Saturday, October 11, 2008

The land where everyone went to breed...

If you've been keeping up with this blog, you know how much I adore children! You also know that the community that we call home is the land where everyone went to breed. I've often talked about the level of tolerance required to get through each day thanks to your delightful children.

Well, something wonderful happened! Or so I thought. An actual bar opened up in suburbialand. A sports bar to be exact - complete with a former Redskin coach as an owner. I've been wanting to stop by for a few weeks since it opened and just haven't had the opportunity. This past Friday afternoon I thought would be a great day for some cocktails and I did not feel like cooking. So we head to the sports bar. It is about 7 pm and I'm expecting to see a happy hour leftover crowd. We go in and get a table. We see a family with about 3 kids sitting in the big booth beside us. I'm thinking wow that is weird, I don't think I'd be bringing my kids to a bar no matter how early it is. The parents are pounding beers and the kids are being so loud. Then another table comes in. A few more kids. Another. Then another. Baby seats, booster seats, high chairs???? WTF??? This is a damn sports bar. I begin counting the little bastards. Through the time that I had two drinks and an appetizer, there were EIGHTEEN FUCKING CHILDREN in a bar. The waiter was not very attentive to us because he was running back and forth filling fucking sippy cups the entire time. When he stopped by our table, I said we've never been here before, is it always like a damn day care in here?? He said pretty much. I said I guess paying customers are paying customers. He said oh yeah those kids meals really add up on the checks. I said I was expecting more of a happy hour crowd and he said not so much. I said what everyone picks up their brats from day care and thinks I know let's all head on over to the sports bar for dinner? He said yeah that is what it seems like. Oh and if that isn't bad enough, they put a baby changing station in the bathroom. You really should not put the word bar in the name of your establishment if it isn't in fact a bar.

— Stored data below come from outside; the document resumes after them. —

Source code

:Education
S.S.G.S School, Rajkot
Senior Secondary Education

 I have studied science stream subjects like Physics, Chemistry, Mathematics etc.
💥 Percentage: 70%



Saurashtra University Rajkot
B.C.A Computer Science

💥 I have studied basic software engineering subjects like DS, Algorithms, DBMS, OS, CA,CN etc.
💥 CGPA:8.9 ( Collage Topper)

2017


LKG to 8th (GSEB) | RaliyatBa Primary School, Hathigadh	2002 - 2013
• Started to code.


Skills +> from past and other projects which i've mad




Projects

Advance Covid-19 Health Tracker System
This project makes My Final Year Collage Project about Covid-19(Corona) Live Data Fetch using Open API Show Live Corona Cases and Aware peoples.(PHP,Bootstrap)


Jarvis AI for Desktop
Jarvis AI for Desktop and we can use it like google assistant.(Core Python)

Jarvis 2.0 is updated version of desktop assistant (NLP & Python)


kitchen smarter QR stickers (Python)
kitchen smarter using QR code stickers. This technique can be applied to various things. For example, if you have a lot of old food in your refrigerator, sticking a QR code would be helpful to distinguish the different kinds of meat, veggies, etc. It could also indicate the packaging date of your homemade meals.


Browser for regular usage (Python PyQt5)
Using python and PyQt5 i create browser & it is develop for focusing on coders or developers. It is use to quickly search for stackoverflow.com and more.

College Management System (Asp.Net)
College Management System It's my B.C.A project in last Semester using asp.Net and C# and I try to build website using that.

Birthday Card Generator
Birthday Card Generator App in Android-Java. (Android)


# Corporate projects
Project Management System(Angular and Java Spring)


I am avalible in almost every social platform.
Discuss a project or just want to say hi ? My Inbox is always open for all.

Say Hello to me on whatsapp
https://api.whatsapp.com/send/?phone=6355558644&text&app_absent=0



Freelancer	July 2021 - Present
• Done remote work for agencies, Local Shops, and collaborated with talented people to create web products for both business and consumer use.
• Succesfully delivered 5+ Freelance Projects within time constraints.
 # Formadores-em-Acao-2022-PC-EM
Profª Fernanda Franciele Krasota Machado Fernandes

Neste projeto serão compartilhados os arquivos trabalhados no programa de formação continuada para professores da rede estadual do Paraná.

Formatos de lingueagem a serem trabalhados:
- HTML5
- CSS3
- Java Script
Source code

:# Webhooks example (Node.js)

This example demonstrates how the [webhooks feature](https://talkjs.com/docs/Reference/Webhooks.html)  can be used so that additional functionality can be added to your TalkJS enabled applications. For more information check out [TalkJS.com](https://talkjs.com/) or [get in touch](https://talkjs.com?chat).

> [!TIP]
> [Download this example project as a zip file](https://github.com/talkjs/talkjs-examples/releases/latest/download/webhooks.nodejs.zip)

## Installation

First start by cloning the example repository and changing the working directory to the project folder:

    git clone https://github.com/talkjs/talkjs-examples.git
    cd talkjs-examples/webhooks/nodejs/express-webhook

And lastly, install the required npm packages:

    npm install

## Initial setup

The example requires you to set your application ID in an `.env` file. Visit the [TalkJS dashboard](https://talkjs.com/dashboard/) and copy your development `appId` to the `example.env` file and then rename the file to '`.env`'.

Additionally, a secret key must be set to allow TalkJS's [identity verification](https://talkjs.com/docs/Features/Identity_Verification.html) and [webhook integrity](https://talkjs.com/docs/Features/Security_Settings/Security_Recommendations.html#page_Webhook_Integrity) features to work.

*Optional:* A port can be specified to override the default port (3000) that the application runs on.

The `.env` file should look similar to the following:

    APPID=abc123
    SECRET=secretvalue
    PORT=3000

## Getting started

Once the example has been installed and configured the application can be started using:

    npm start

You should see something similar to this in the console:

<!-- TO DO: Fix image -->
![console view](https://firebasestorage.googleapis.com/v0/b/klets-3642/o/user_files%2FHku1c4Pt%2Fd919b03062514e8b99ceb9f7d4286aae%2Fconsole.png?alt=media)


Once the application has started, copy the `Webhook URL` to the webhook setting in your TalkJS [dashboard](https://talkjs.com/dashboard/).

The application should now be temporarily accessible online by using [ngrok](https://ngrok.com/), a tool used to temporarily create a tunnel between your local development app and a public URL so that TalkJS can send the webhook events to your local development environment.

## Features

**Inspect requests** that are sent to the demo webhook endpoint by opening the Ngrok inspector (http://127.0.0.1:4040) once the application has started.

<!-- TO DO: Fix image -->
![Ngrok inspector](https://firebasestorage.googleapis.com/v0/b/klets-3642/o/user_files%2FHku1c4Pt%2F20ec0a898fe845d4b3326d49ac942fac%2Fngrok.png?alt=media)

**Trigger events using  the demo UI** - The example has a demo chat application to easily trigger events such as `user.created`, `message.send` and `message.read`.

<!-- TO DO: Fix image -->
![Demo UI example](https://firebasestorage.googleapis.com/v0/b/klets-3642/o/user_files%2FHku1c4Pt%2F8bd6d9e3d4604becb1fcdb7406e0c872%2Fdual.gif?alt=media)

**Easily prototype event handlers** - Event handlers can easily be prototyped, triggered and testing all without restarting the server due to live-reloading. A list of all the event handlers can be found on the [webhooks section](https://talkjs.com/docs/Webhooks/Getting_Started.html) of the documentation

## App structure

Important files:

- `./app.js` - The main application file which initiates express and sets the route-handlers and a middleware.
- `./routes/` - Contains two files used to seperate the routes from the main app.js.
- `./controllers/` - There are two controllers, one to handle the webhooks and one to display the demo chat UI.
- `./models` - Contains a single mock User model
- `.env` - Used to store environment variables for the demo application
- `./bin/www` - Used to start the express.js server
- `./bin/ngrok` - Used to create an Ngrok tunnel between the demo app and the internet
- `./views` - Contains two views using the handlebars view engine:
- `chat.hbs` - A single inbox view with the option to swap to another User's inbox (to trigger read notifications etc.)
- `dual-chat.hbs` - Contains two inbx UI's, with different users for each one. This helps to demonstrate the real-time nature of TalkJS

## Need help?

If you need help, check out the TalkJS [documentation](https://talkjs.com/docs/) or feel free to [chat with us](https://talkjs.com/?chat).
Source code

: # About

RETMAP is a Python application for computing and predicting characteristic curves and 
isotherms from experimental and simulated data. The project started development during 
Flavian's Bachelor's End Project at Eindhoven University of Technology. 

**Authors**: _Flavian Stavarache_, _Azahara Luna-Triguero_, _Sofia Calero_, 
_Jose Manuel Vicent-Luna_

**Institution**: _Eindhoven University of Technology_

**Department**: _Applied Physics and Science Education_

So, it isn't bad enough that you and your fucking kids have ruined the bike trail, every single shopping experience that I have to endure, the post office, every other restaurant in the area, and the movies (even an R-rated movie at the latest showing). Now I can't even go to a fucking sports BAR to have a couple of drinks without it being day care??

Don't even bother giving me the song and dance where just because you made the decision to breed doesn't mean that you have to give up your life. That is precisely what having a child means. It means that life as you know it for the foreseeable future is done. If you want to pretend to have some normalcy, have date nights and swap nights with some friends who have made the decision to end their lives as they know it also.

Seriously, you are not doing your brat any favors by making them think they are entitled to take over everything. This is just not how the world works.